津田氏「僕としては相互のやり取りがあったと認識しています」

   8月1日に始まったあいちトリエンナーレだが、「表現の不自由展・その後」をめぐっては慰安婦問題を象徴する少女像や、昭和天皇をモチーフにしたとみられる肖像画を燃やす映像作品などが展示されたことで、開幕直後から抗議が殺到。わずか3日間で展示中止が決定した。芸術祭全体の事務局をおく愛知県は8月15日「あいちトリエンナーレのあり方検証委員会」を設置し、検証を進めている。

   芸術監督の津田氏は9月2日午後、同展実行委員会に先んじて会見を開き、中止の理由を説明。テロを予告する脅迫ファクス・メールが届いたほか、抗議電話が殺到したことで組織機能が一時停止状態に陥り、「円滑で安全な運営の担保ができないと思った」などと話した。

   津田氏会見の終了30分後、実行委3人が同じ会場で会見を開くスケジュールになっていたが、報道陣からは「なぜ会見を分けて開くのか?」との質問があがった。津田氏は「僕は不自由展実行委員会の方々も同席した記者会見を望みました。ですが不自由展の方々(=実行委)には同席を断られました」と説明。津田氏と実行委側とで認識の違いがある点について次のように話した。

「不自由展の方々は、中止を一方的に通告されたものと言っています。8月2日夜に中止決定を伝えましたが、『納得できない』ということで3日朝に大村知事のところに行き、中止を白紙に戻しました。不自由展の方々には2日深夜に現場混乱と対応する職員の疲弊などで、展示の続行が難しいと伝えています。

現場の混乱は、不自由展の方々とグループチャットで連絡を取り合っていました。3日の14時半ごろ、混乱に拍車がかかっていることで知事から『やはり今日で閉めよう』と連絡がありました。これも不自由展の方々からは『中止でなく一時中断にできないか』と言われたので、僕は知事にも伝えました。そのうえで知事は『一時中断でなく中止にしないと(あいちトリエンナーレの)円滑な運営が約束できない』と言われ、僕もそれを了承しました。このやり取りがあったことは検証委員会でも報告しています。

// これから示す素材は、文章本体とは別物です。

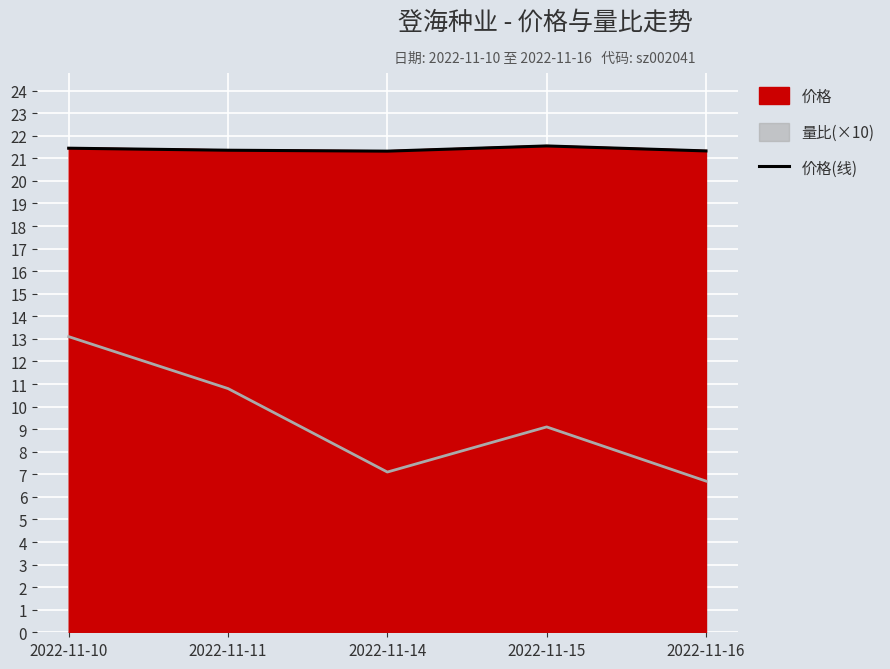

Approximately how many times larger is the value at 2022-11-10 compared to 2022-11-14?

1.0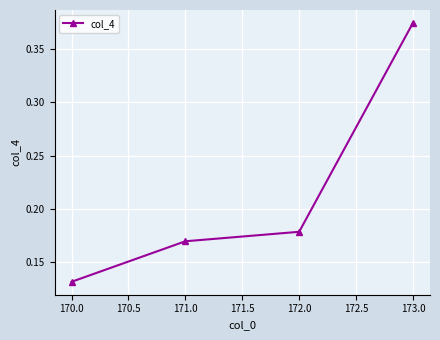

At which label is the value closest to 0?

170.0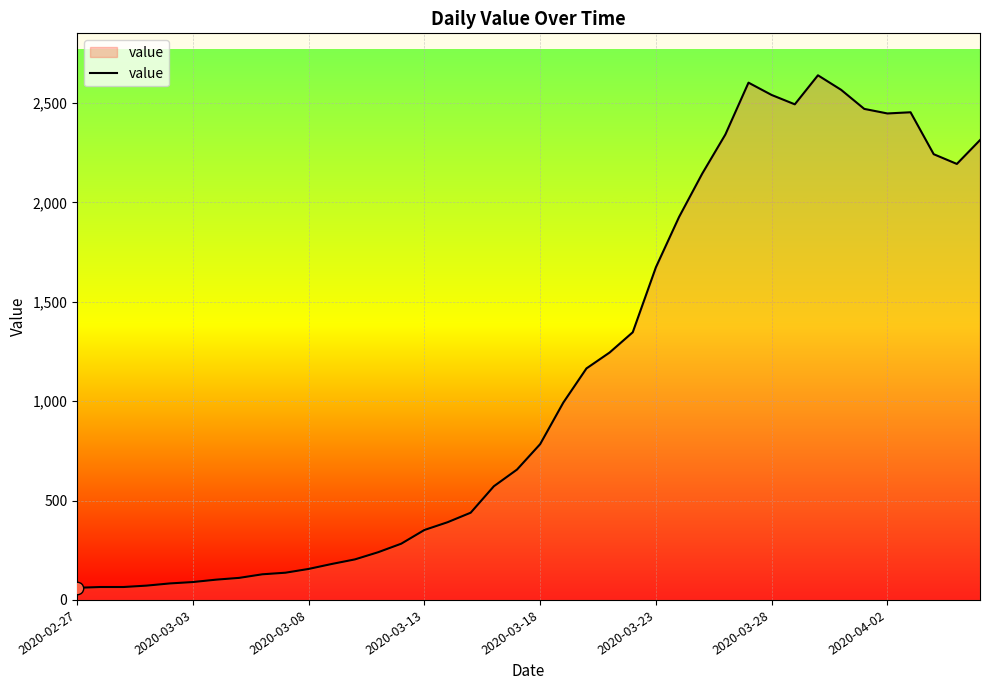

What is the greatest value displayed?

2640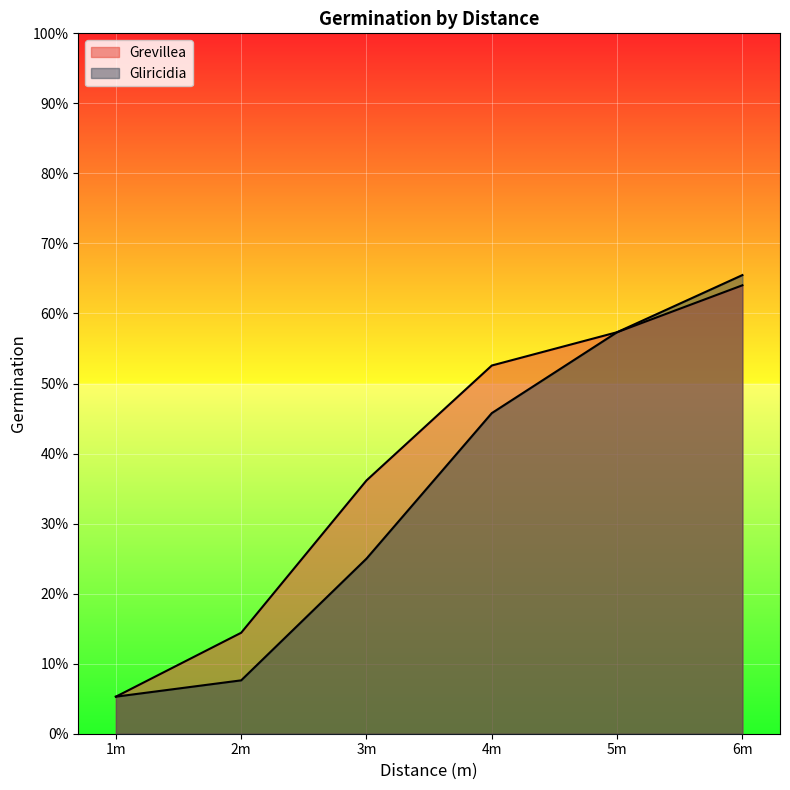

At how many categories does at least one series exceed 43?

3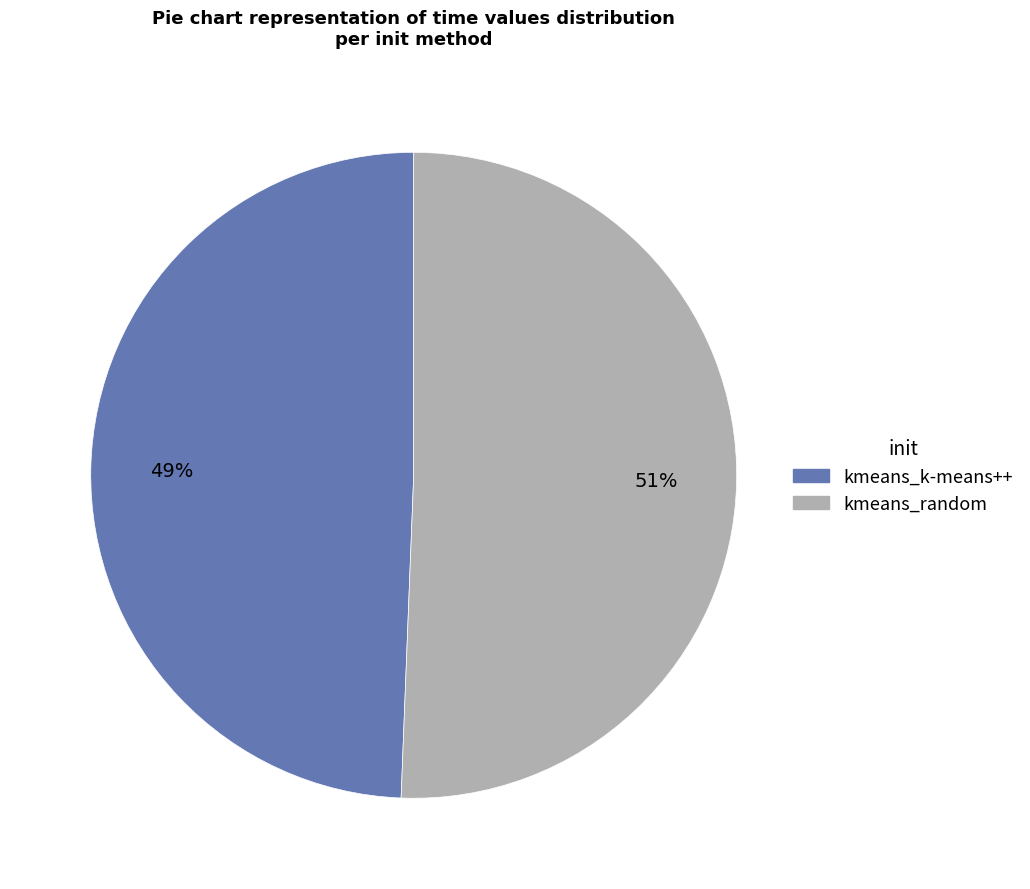

How many slices are in this pie chart?

2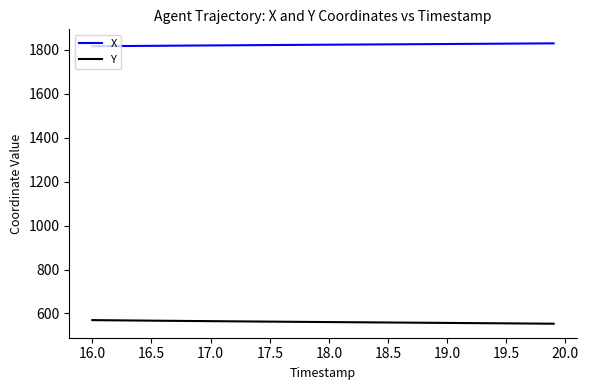

At how many categories does at least one series exceed 1090?

40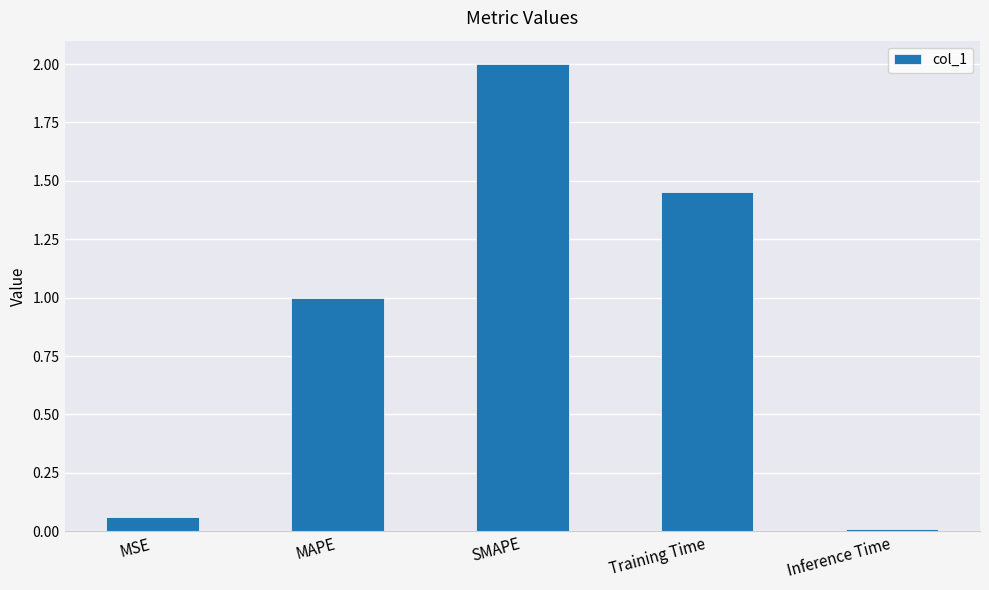

True or false: the data shows 1.0 at MAPE.

True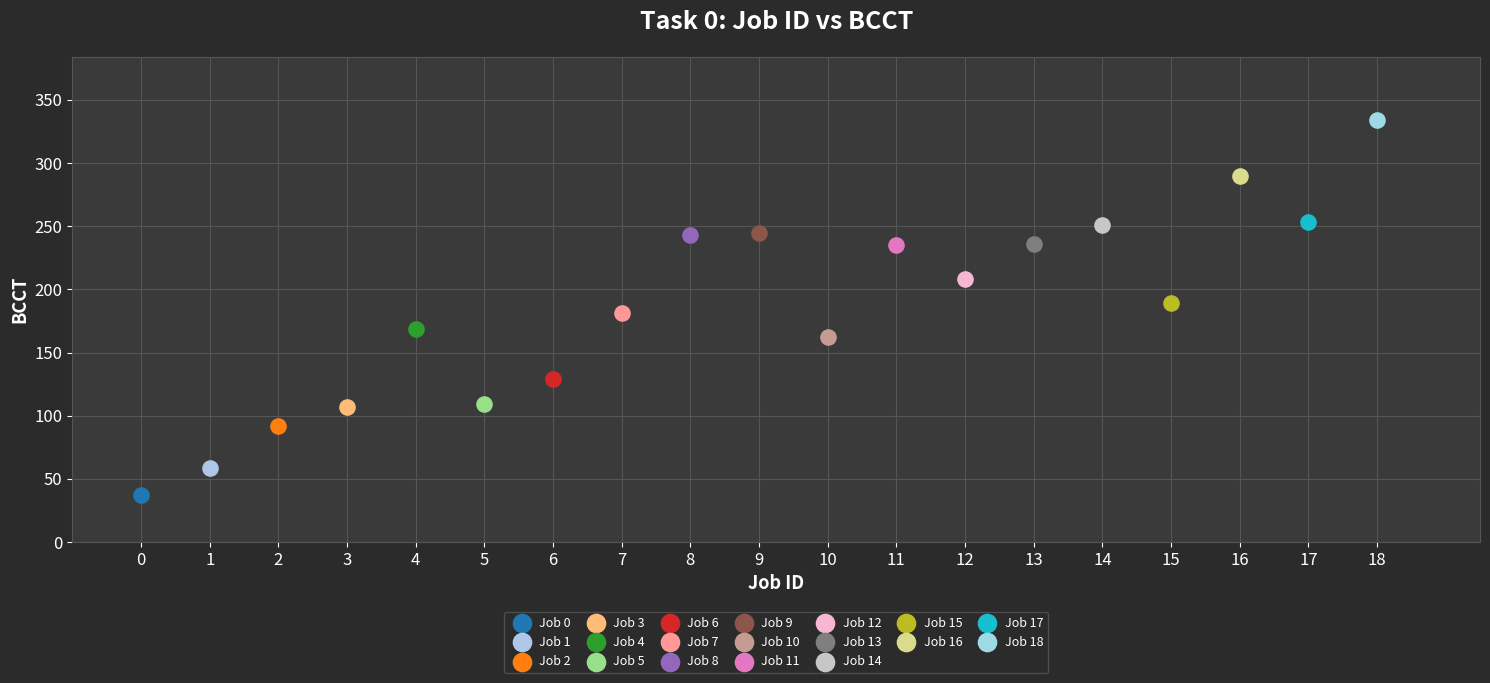

What are all the series names shown in the legend?

Job 0, Job 1, Job 2, Job 3, Job 4, Job 5, Job 6, Job 7, Job 8, Job 9, Job 10, Job 11, Job 12, Job 13, Job 14, Job 15, Job 16, Job 17, Job 18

このことを不自由展の方々は『一方的』と言うかもしれませんが、僕としては相互のやり取りがあったと認識しています」

   また津田氏は、実行委の小倉利丸氏が展示中止後のシンポジウムで「不自由展への脅迫がきているのに警察が動かなかった。芸術祭事務局がサボタージュした」旨の発言をしたとして、「これは明確に事実と異なります」と反論。警察に被害届を出しており、受理されたと説明した。